[Stored dataset items]
== == ==
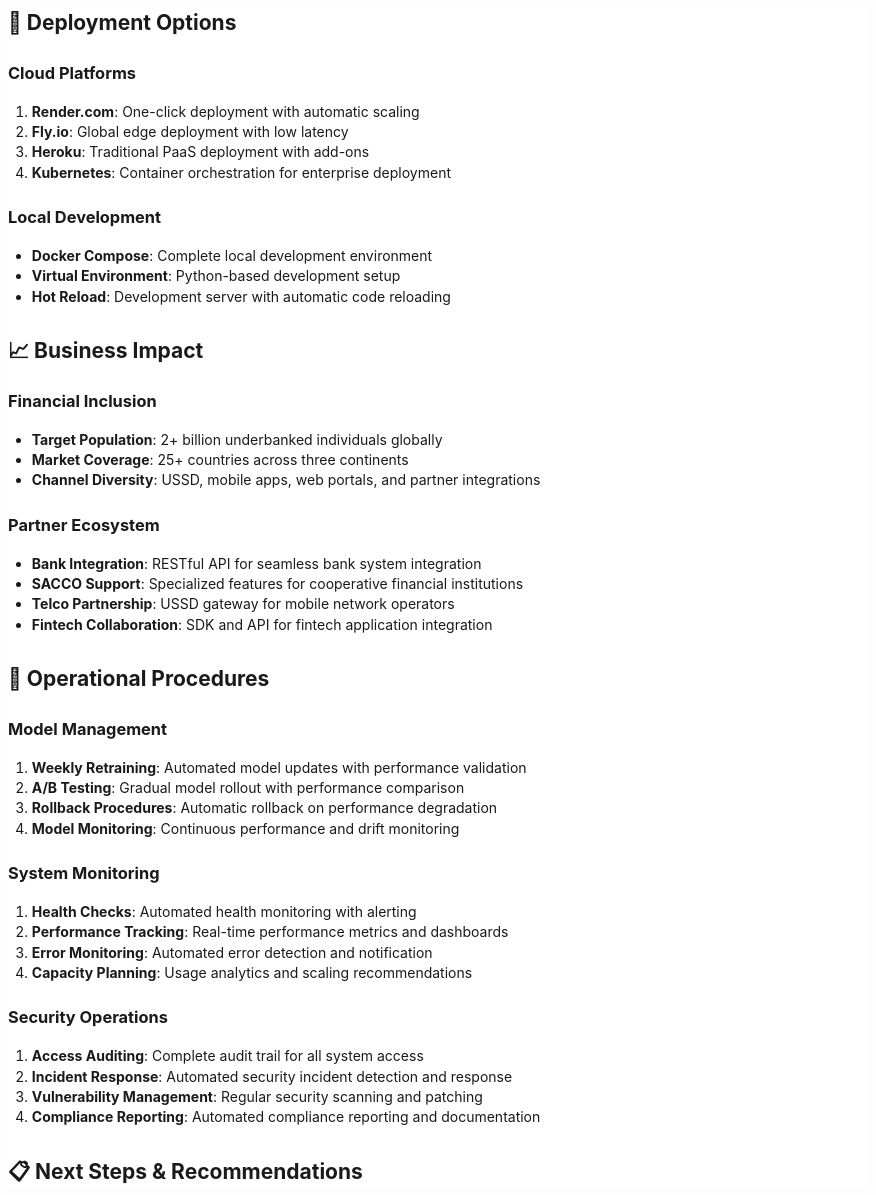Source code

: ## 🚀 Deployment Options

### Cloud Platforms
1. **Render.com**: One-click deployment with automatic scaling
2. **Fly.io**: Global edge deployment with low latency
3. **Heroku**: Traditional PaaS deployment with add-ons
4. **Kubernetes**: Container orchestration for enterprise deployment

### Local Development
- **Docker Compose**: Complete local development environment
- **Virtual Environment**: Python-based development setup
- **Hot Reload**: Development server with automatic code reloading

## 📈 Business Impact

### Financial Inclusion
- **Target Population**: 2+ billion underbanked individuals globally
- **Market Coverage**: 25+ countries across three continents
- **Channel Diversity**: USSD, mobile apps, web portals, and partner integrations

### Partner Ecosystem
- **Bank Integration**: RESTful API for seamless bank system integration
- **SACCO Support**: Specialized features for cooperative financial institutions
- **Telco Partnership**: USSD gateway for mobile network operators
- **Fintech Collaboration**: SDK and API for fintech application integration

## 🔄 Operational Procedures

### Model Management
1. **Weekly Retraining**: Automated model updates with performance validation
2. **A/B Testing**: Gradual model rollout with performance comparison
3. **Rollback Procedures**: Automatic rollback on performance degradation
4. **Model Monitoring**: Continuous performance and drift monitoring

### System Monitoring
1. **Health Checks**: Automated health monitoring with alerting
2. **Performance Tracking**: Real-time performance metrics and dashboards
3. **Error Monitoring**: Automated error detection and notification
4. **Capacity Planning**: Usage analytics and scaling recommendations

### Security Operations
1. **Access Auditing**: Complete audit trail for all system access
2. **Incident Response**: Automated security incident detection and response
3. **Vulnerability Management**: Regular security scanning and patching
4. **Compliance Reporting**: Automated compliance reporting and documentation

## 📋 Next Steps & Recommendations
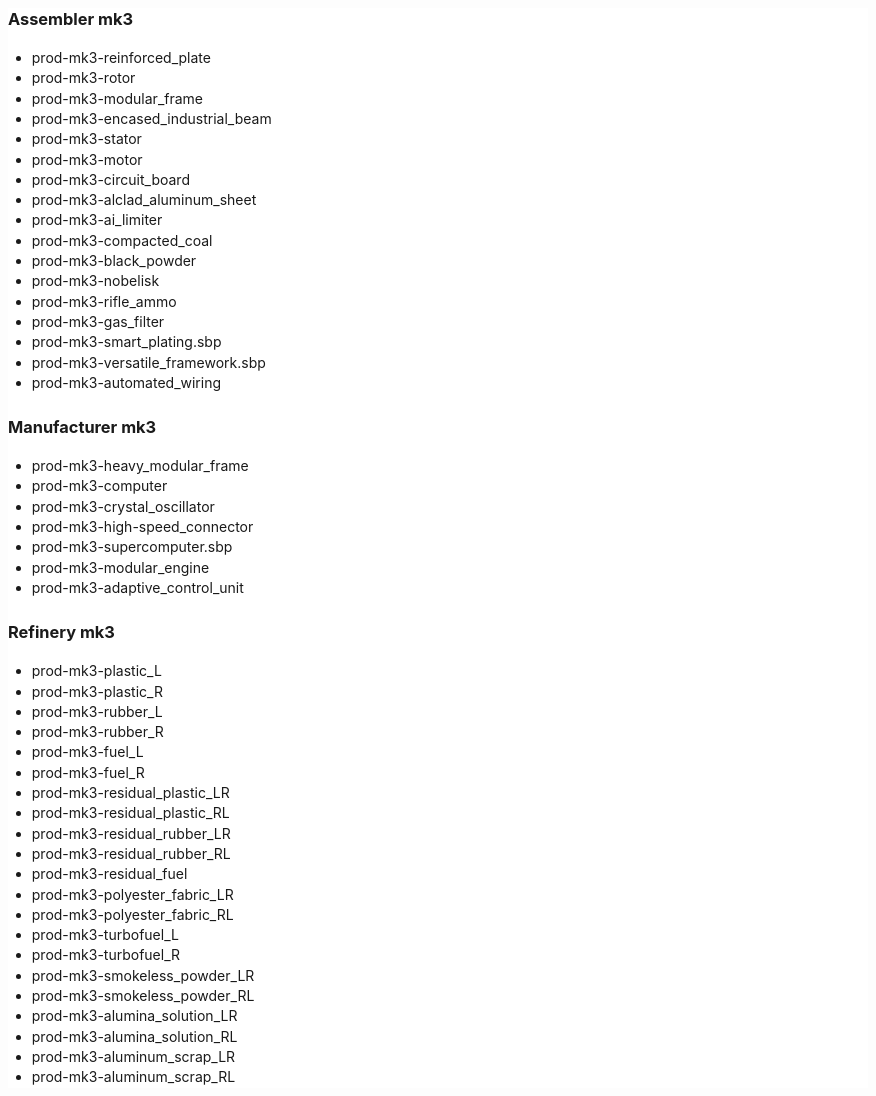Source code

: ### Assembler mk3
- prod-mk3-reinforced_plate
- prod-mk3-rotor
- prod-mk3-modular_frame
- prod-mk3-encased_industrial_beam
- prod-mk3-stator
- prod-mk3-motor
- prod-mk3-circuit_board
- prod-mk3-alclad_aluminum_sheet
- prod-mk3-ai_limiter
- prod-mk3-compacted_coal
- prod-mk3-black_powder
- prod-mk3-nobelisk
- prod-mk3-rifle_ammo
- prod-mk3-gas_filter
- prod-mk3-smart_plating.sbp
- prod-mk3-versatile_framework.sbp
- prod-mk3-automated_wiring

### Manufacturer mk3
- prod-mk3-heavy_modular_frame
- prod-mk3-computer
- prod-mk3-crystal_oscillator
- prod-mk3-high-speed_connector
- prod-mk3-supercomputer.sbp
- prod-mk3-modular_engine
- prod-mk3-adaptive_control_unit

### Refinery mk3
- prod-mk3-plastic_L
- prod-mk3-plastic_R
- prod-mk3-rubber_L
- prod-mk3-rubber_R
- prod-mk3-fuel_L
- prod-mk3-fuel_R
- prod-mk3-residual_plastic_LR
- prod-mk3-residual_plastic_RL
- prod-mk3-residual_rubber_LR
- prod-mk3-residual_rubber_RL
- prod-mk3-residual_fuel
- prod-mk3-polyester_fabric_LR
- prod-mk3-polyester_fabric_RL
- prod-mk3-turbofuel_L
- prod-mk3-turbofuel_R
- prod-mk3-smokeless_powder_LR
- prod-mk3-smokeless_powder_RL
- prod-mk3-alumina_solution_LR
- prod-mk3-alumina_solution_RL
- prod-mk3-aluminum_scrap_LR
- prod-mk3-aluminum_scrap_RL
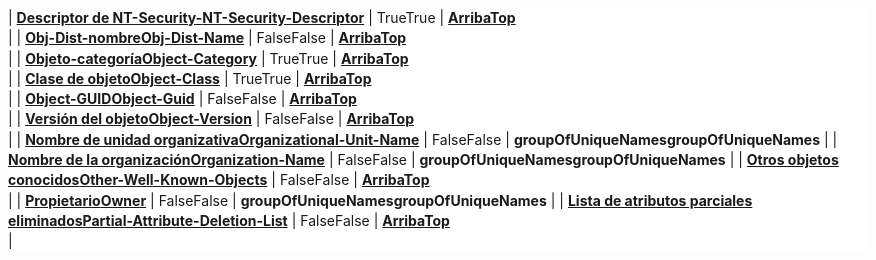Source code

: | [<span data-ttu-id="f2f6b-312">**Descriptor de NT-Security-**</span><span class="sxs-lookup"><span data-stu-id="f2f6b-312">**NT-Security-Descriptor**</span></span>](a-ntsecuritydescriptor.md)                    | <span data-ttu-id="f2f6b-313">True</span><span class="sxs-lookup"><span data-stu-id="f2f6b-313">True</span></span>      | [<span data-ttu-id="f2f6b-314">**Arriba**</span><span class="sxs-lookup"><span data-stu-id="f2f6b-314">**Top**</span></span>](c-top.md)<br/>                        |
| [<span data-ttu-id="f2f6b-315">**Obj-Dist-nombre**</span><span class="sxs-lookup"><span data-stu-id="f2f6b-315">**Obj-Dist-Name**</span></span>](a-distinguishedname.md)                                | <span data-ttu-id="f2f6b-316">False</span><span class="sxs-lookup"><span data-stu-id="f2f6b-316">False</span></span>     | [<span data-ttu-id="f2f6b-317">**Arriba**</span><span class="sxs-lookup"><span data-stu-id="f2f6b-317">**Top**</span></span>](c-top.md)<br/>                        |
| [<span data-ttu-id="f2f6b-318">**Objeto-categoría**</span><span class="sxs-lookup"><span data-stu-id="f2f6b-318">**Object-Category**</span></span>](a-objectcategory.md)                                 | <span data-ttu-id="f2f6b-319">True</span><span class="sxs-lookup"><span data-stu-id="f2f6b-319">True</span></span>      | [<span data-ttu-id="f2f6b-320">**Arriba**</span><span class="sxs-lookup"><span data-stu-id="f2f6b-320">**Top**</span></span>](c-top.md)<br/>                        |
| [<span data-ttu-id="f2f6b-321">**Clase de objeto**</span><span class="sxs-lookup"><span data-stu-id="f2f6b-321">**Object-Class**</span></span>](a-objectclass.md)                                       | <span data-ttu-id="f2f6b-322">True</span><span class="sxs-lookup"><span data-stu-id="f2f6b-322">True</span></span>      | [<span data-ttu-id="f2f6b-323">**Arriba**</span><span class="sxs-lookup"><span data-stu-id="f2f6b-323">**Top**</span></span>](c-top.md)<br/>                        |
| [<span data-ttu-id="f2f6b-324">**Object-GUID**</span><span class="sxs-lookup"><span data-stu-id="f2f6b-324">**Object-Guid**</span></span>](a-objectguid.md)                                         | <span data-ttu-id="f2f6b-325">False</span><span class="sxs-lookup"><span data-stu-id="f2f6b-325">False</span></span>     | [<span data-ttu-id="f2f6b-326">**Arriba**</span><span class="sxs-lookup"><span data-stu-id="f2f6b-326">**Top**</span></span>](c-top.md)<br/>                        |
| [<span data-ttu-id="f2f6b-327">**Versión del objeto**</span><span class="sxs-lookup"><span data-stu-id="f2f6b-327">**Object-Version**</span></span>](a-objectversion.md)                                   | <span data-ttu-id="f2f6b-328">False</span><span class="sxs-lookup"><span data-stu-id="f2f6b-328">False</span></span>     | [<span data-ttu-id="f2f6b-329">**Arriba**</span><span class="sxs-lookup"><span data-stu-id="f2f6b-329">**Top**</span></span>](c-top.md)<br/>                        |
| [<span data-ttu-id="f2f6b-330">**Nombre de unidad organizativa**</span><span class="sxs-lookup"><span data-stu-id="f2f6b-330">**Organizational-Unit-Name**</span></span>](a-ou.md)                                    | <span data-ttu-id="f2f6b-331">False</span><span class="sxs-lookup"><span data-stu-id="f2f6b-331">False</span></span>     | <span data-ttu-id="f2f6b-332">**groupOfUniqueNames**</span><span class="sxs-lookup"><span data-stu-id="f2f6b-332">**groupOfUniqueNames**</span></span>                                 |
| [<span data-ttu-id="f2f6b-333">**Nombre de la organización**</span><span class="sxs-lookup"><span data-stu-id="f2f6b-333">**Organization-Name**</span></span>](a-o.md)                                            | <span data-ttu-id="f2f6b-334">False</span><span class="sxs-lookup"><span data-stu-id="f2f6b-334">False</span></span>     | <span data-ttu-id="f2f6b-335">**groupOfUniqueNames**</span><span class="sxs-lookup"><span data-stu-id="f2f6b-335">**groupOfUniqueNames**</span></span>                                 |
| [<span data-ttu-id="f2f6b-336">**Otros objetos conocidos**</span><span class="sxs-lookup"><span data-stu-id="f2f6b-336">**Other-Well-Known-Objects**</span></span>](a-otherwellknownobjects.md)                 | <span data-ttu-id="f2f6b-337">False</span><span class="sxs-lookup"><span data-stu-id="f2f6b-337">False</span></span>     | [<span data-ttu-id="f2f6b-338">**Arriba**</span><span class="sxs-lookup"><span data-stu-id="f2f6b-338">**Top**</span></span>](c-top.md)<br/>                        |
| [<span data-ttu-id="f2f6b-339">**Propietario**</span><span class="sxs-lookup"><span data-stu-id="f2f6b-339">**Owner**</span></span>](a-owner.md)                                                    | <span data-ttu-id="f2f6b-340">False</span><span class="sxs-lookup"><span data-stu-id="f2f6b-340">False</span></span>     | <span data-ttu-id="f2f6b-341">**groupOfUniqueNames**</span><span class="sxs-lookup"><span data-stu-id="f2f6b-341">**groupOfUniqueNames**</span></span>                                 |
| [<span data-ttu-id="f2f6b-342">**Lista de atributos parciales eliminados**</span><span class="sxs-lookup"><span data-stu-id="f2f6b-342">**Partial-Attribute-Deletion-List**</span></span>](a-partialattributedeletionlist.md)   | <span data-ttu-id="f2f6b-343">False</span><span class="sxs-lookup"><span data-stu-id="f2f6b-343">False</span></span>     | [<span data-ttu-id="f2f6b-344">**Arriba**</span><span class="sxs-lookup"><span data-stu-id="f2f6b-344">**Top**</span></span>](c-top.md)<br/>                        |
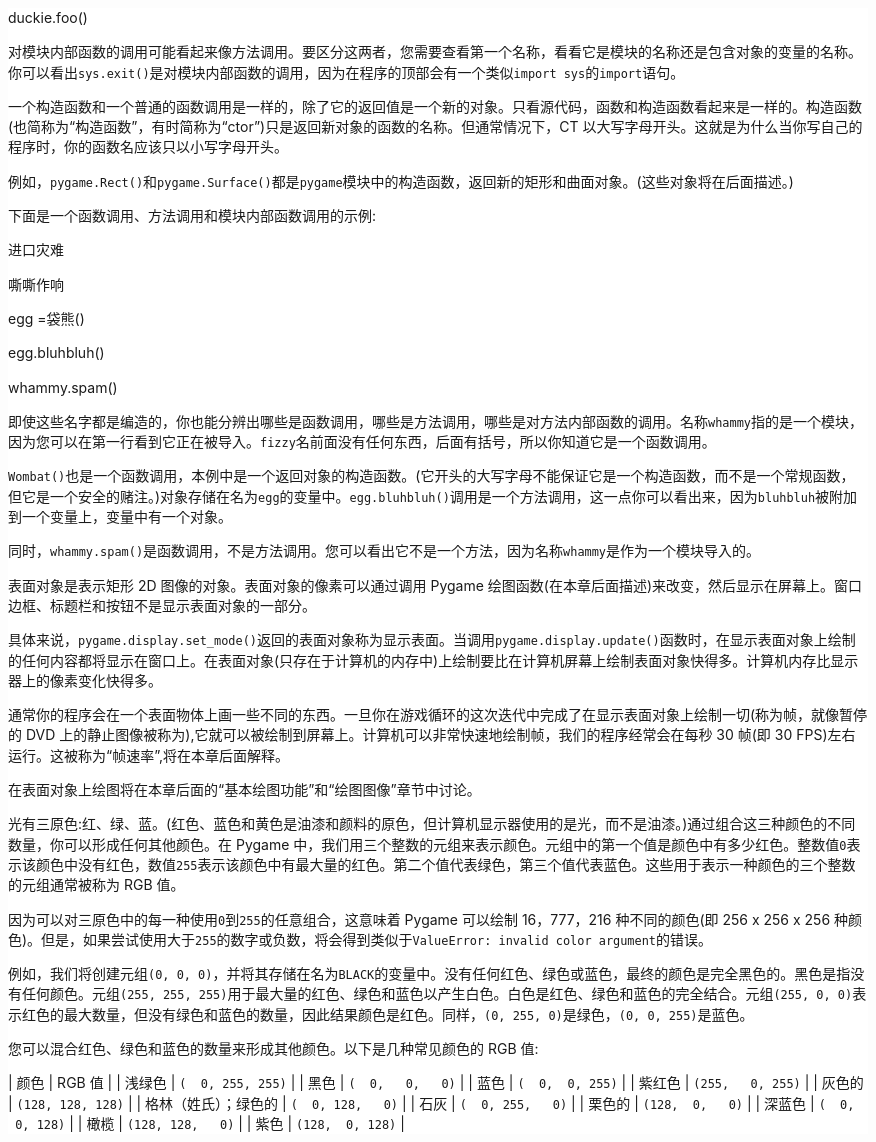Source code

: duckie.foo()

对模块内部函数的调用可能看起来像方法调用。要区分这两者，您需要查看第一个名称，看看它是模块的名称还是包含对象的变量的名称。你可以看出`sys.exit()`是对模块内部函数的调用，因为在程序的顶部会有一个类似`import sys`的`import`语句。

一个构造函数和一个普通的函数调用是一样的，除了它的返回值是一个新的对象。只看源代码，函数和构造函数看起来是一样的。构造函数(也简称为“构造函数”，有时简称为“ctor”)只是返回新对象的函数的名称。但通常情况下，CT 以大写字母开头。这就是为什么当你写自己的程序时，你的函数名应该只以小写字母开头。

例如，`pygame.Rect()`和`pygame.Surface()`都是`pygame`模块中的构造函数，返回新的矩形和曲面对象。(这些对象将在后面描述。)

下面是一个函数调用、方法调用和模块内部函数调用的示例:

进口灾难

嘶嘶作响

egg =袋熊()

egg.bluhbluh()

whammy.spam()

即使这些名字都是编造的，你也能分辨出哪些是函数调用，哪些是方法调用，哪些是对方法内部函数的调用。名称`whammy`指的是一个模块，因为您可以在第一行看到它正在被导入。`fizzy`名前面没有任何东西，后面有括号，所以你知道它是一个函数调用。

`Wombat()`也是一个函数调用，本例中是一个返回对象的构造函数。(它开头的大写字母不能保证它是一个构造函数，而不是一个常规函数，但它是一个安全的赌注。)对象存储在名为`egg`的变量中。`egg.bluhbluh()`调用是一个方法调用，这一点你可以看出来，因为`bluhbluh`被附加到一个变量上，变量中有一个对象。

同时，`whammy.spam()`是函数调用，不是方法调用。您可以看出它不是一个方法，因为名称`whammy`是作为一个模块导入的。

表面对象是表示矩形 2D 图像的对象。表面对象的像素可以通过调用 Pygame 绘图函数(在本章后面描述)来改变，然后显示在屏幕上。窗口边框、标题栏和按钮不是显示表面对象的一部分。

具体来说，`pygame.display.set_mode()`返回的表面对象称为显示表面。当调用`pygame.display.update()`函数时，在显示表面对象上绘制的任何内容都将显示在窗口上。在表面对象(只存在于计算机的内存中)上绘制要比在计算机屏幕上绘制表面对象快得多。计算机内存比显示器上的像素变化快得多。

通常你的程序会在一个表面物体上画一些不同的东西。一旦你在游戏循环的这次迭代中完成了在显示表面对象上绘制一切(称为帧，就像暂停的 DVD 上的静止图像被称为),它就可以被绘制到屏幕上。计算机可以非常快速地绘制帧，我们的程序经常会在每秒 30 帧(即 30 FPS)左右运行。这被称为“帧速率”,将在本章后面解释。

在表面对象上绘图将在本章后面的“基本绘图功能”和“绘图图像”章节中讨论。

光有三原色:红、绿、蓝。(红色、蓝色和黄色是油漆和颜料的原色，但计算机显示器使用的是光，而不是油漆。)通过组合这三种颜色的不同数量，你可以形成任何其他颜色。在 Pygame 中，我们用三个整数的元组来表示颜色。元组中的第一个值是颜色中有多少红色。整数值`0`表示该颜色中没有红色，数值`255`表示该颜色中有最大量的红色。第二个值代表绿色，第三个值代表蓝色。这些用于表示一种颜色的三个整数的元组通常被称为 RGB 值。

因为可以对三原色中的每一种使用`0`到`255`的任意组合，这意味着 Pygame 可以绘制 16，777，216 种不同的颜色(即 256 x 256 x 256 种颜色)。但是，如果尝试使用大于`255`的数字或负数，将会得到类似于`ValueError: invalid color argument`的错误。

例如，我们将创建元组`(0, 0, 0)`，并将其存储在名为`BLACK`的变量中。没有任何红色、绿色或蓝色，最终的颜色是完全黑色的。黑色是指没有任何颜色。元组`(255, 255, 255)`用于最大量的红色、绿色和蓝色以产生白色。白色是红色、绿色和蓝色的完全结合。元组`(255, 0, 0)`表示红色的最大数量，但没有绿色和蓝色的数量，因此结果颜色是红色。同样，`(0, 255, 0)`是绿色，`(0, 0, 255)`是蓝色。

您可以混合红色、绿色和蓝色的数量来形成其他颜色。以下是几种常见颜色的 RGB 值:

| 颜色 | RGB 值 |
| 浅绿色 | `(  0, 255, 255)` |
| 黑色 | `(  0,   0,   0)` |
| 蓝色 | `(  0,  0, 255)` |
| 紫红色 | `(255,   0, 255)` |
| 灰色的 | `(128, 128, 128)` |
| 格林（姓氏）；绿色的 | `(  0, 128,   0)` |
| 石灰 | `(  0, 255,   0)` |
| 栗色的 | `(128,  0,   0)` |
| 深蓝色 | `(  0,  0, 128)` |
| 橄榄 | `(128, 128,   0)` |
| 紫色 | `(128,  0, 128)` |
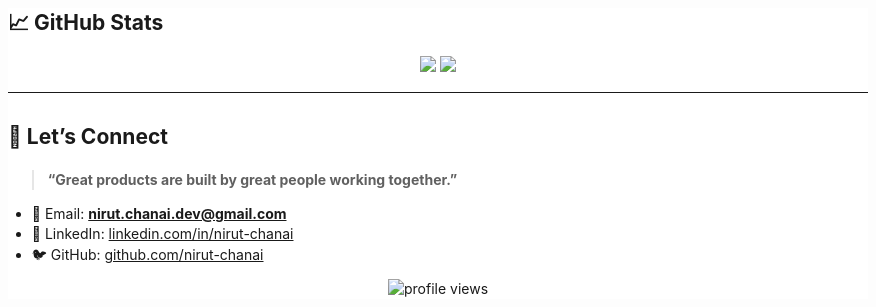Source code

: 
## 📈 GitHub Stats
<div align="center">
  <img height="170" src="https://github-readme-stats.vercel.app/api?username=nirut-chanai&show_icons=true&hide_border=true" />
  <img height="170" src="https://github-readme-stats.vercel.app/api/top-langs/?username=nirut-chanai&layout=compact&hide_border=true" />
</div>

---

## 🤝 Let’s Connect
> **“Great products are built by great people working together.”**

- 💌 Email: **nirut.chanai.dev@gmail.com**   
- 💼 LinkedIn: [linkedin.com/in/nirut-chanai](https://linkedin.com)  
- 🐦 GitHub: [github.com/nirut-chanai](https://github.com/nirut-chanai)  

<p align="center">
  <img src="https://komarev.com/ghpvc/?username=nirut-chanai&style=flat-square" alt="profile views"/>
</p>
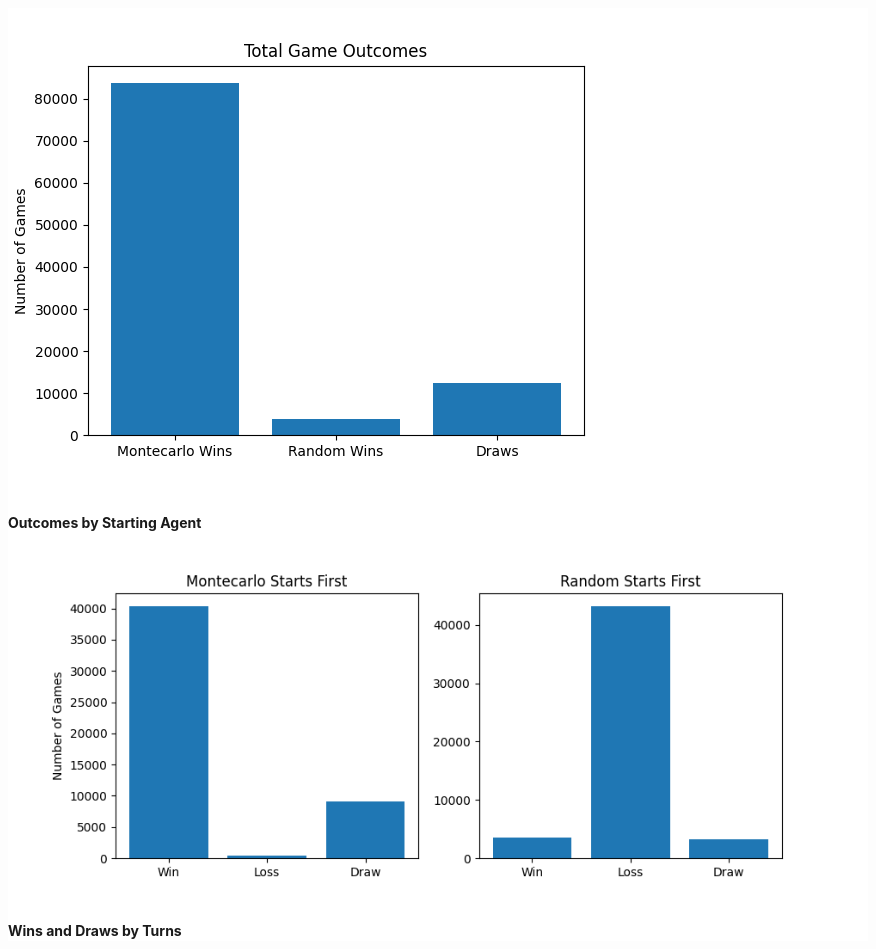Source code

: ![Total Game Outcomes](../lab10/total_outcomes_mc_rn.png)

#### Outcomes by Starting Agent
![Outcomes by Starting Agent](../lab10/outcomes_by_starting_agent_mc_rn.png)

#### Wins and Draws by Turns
== == ==
* _WORK INSTRUCTION_:
Each line above where the word "Agent" occurs should be copied out.

* _PROBLEM SOLUTION_:
#### Outcomes by Starting Agent
![Outcomes by Starting Agent](../lab10/outcomes_by_starting_agent_mc_rn.png)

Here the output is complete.